**INPUT DATA:**
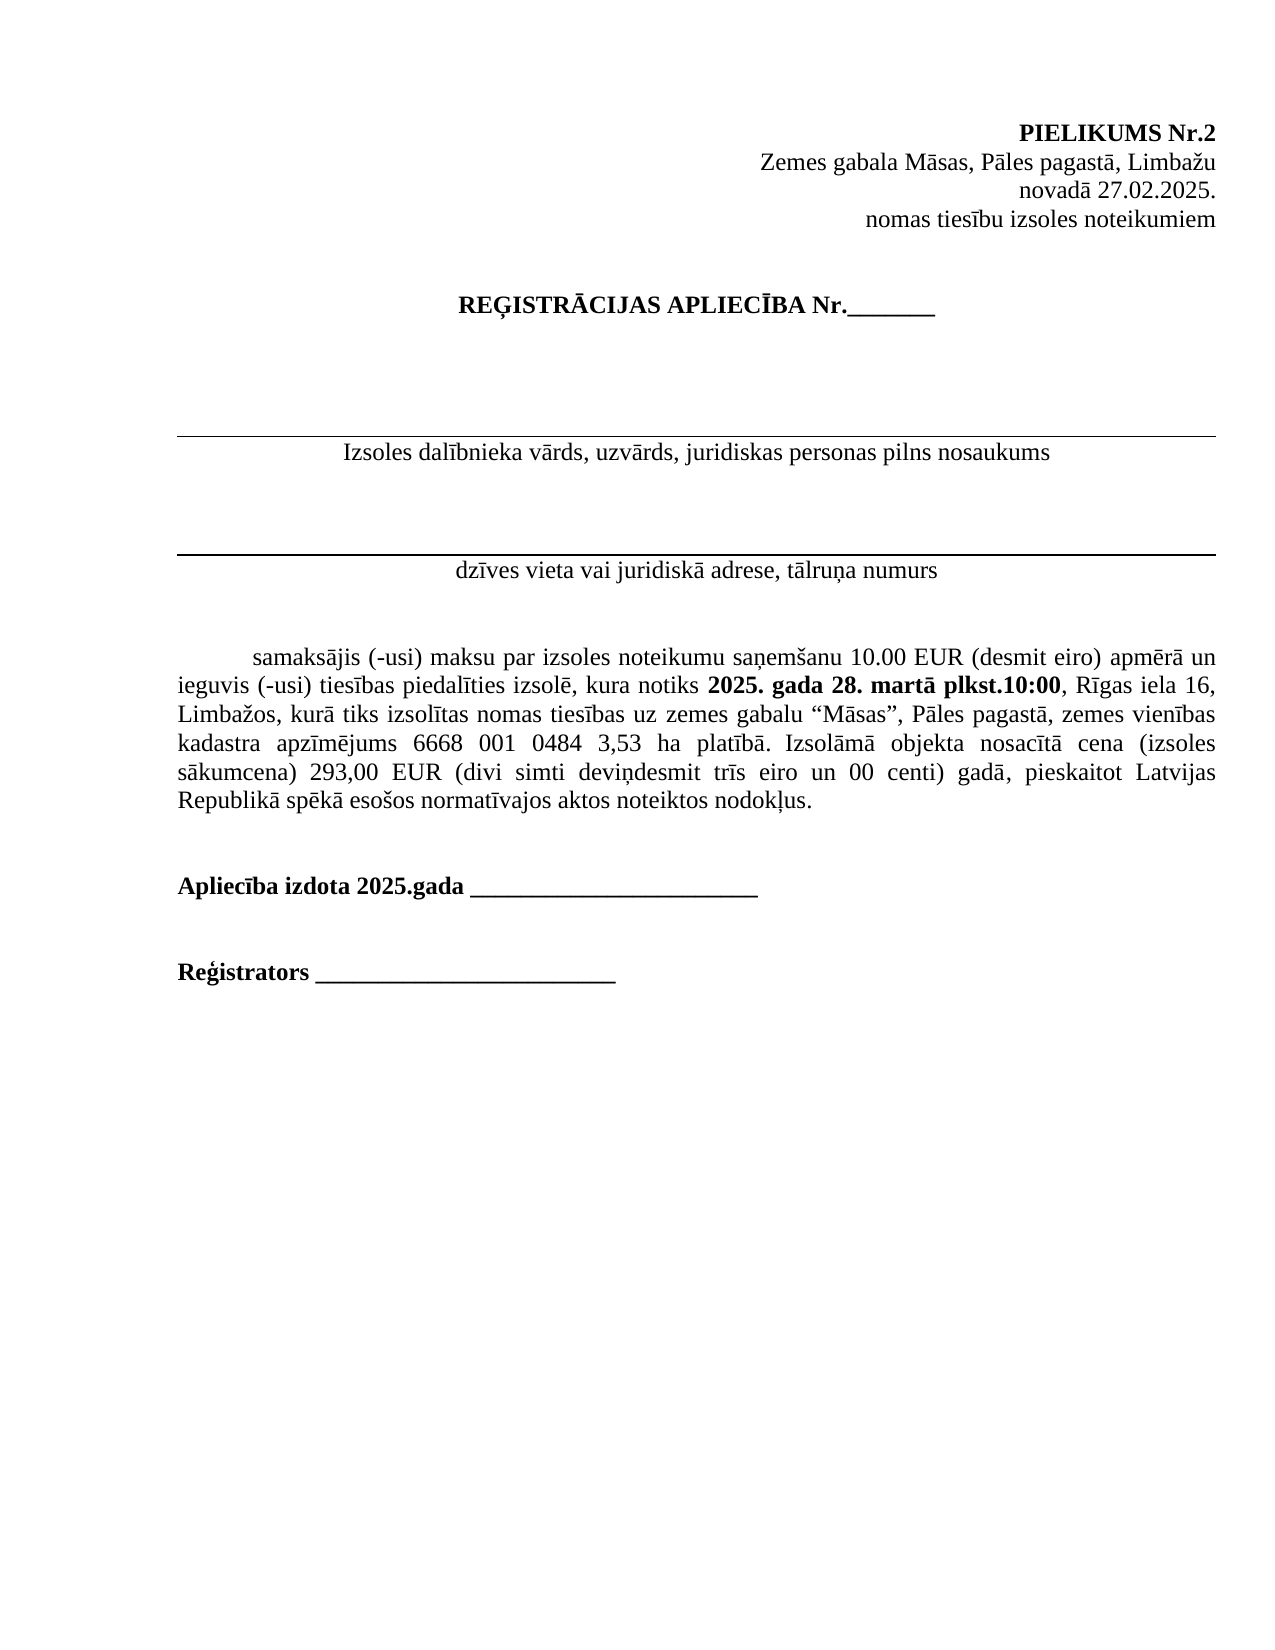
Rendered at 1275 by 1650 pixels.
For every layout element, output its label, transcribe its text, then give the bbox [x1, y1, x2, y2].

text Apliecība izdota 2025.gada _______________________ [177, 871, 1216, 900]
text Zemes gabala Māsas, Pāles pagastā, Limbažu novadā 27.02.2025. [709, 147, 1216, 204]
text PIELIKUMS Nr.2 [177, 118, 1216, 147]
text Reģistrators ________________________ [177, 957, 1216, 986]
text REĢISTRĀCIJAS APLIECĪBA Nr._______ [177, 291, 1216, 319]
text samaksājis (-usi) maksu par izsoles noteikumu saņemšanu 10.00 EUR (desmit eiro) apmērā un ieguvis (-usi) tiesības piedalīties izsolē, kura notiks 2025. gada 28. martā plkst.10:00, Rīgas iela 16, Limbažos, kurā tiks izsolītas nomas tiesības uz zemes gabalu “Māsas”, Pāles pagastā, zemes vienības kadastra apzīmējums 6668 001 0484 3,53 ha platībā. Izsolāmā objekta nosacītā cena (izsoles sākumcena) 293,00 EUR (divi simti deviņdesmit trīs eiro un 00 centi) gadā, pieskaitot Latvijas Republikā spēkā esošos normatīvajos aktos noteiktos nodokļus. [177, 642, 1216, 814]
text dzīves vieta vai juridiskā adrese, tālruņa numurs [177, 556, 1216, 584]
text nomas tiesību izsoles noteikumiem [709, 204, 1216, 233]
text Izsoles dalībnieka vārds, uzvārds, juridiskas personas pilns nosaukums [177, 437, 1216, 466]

**WHAT TO WORK ON:**
Each entry should appear again exactly as written, pictures excluded.

**EXERCISE ANSWER:**
Rendered at 1275 by 1650 pixels.
For every layout element, output its label, transcribe its text, then give the bbox [x1, y1, x2, y2].

text Apliecība izdota 2025.gada _______________________ [177, 871, 1216, 900]
text Zemes gabala Māsas, Pāles pagastā, Limbažu novadā 27.02.2025. [709, 147, 1216, 204]
text PIELIKUMS Nr.2 [177, 118, 1216, 147]
text Reģistrators ________________________ [177, 957, 1216, 986]
text REĢISTRĀCIJAS APLIECĪBA Nr._______ [177, 291, 1216, 319]
text samaksājis (-usi) maksu par izsoles noteikumu saņemšanu 10.00 EUR (desmit eiro) apmērā un ieguvis (-usi) tiesības piedalīties izsolē, kura notiks 2025. gada 28. martā plkst.10:00, Rīgas iela 16, Limbažos, kurā tiks izsolītas nomas tiesības uz zemes gabalu “Māsas”, Pāles pagastā, zemes vienības kadastra apzīmējums 6668 001 0484 3,53 ha platībā. Izsolāmā objekta nosacītā cena (izsoles sākumcena) 293,00 EUR (divi simti deviņdesmit trīs eiro un 00 centi) gadā, pieskaitot Latvijas Republikā spēkā esošos normatīvajos aktos noteiktos nodokļus. [177, 642, 1216, 814]
text dzīves vieta vai juridiskā adrese, tālruņa numurs [177, 556, 1216, 584]
text nomas tiesību izsoles noteikumiem [709, 204, 1216, 233]
text Izsoles dalībnieka vārds, uzvārds, juridiskas personas pilns nosaukums [177, 437, 1216, 466]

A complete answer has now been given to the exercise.